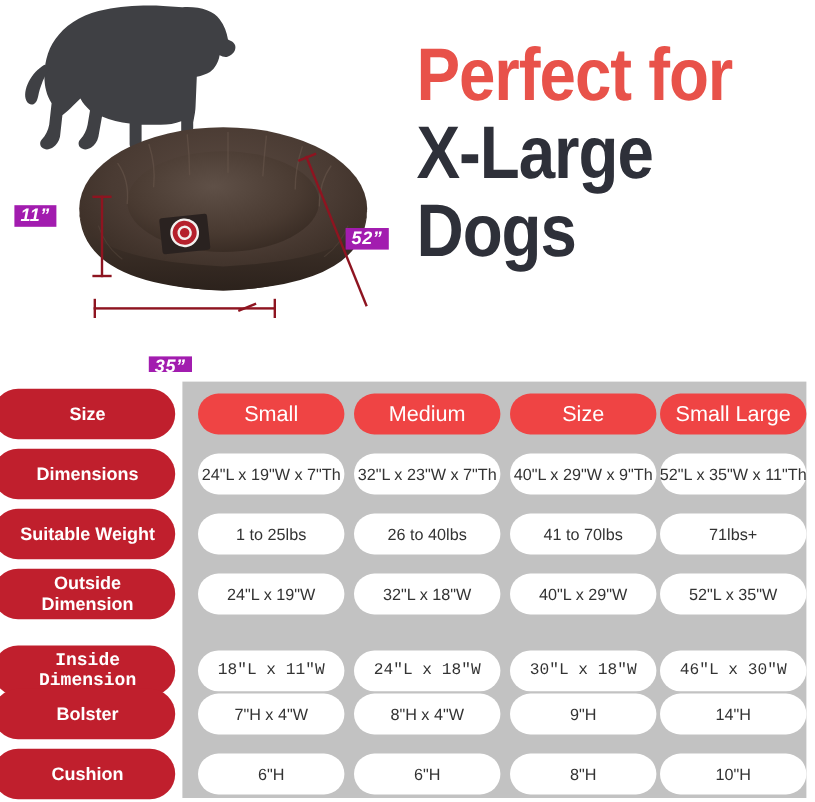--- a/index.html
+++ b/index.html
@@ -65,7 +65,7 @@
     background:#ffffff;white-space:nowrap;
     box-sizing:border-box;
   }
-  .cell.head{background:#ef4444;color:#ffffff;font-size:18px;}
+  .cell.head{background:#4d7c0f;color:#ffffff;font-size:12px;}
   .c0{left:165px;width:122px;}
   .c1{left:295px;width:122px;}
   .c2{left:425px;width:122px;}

▶ [Problem to solve]: Having located the line containing "box-sizing:border-box;", set it down along with every line after it through the end of the data, reproducing each exactly.

▶ [Written reply]:
     box-sizing:border-box;
   }
-  .cell.head{background:#ef4444;color:#ffffff;font-size:18px;}
+  .cell.head{background:#4d7c0f;color:#ffffff;font-size:12px;}
   .c0{left:165px;width:122px;}
   .c1{left:295px;width:122px;}
   .c2{left:425px;width:122px;}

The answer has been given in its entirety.